South Korea’s FIU Softens Proposed Crypto Reporting Rules, Drops Mandatory Overseas Transfer Threshold

South Korea’s Financial Intelligence Unit (FIU) has dialed back its proposed crypto reporting rules, dropping a requirement that would have forced exchanges to automatically flag all overseas transfers above 10 million won (roughly $6,400) as suspicious — regardless of risk. Instead, the amended rule now demands each company operate its own AML risk management system, letting them assess transactions qualitatively. The shift came after a meeting with exchange representatives and industry feedback gathered earlier this week.

Why the FIU backed down

The original proposal didn’t sit well with the industry. The Digital Asset Exchange Joint Council (DAXA) warned that mandatory reporting on all large cross-border transfers could push suspicious transaction reports from 63,408 cases annually to a staggering 5,445,133 — an 85-fold increase. That’s the kind of flood that would drown compliance teams and bury genuine red flags under noise. The FIU listened, and the new language gives firms room to apply their own judgment.
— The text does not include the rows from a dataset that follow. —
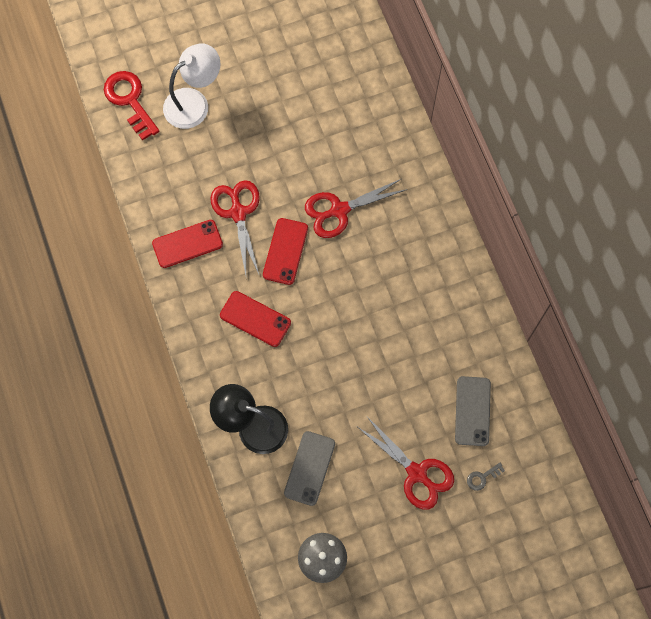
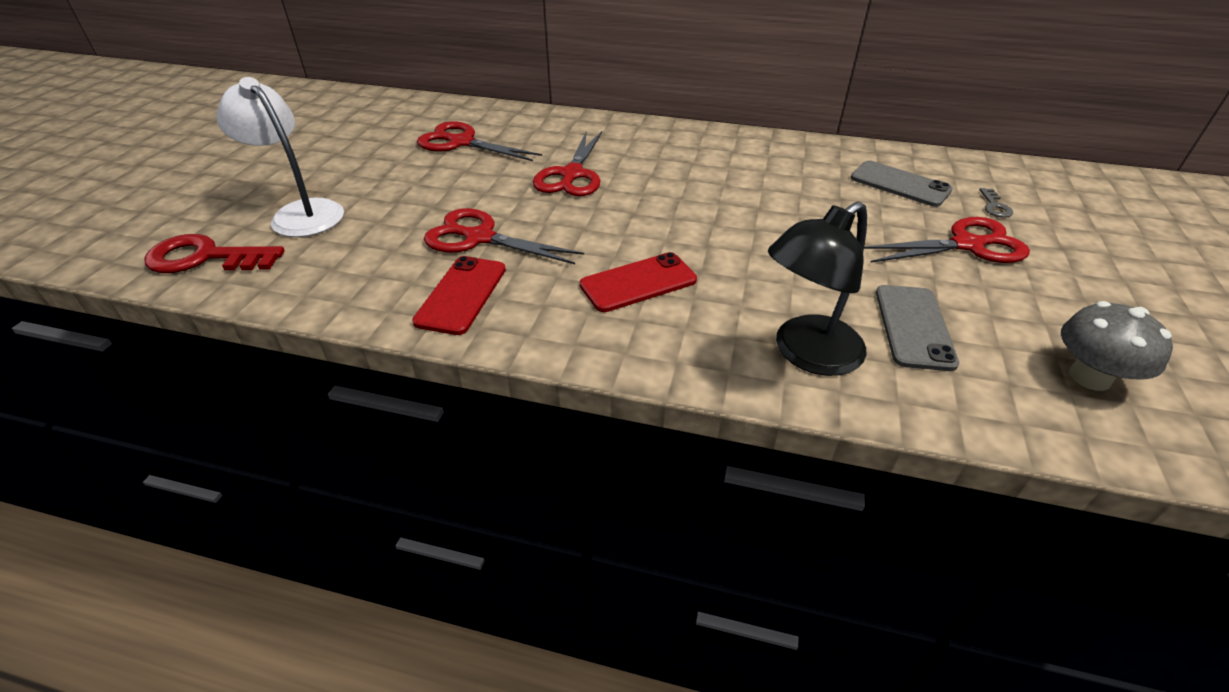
camera: 55 degrees left, 30 degrees down
(194, 103) = (300, 213): white lamp -> white lamp turned 45 degrees counterclockwise
(285, 251) = (574, 225): red phone -> none
(309, 468) = (913, 327): grey phone -> grey phone turned 45 degrees clockwise
(330, 114) = (461, 142): none -> red scissors

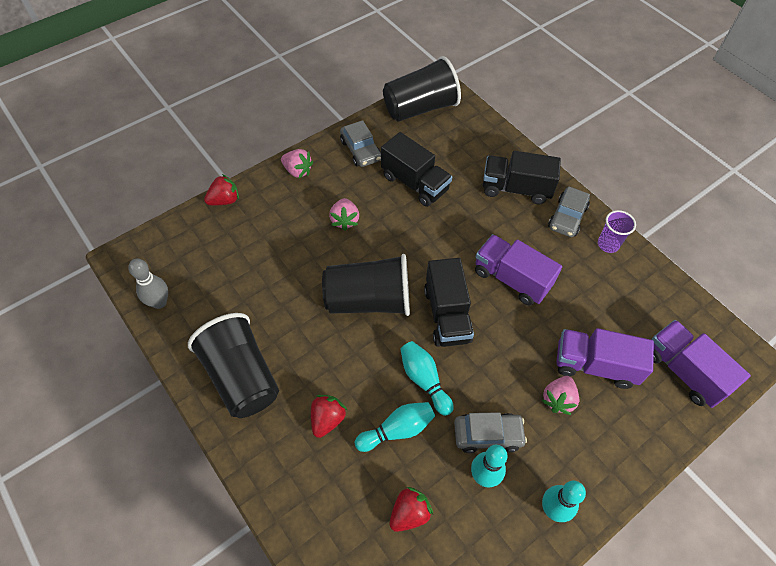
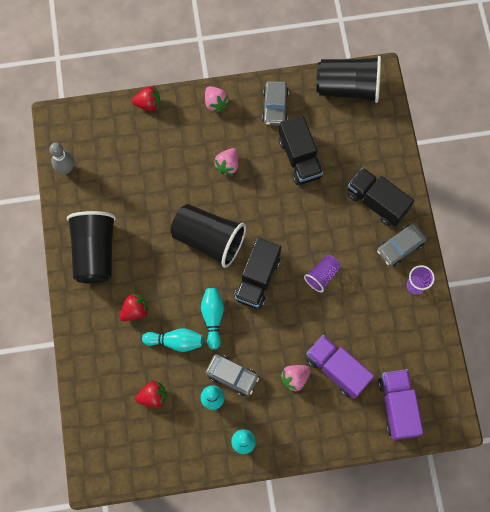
camera: 30 degrees right, 15 degrees up
(511, 279) = (322, 275): purple truck -> purple cup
What changes for exchanges

Customer due diligence rules got a similar rethink. Enhanced due diligence is now only required for transactions the exchange deems “particularly high-risk,” not every high-risk or suspicious one. That’s a meaningful carve-out. On the financial side, the FIU granted a one-year grace period on the debt-to-equity ratio requirement for virtual asset business registration, easing the 200% threshold for smaller players. One piece that didn’t budge: the expansion of the travel rule to cover transactions under 1 million won. That stays as originally proposed.

What’s next

The revised bill takes effect August 20 — provided it clears the Ministry of Government Legislation and other agencies. And a separate but related clock is ticking: South Korea’s crypto tax law is set to start in January 2027, after a petition to scrap it gathered enough signatures to force National Assembly debate. For now, the FIU’s decision buys exchanges some breathing room on reporting, but the compliance demands are far from gone.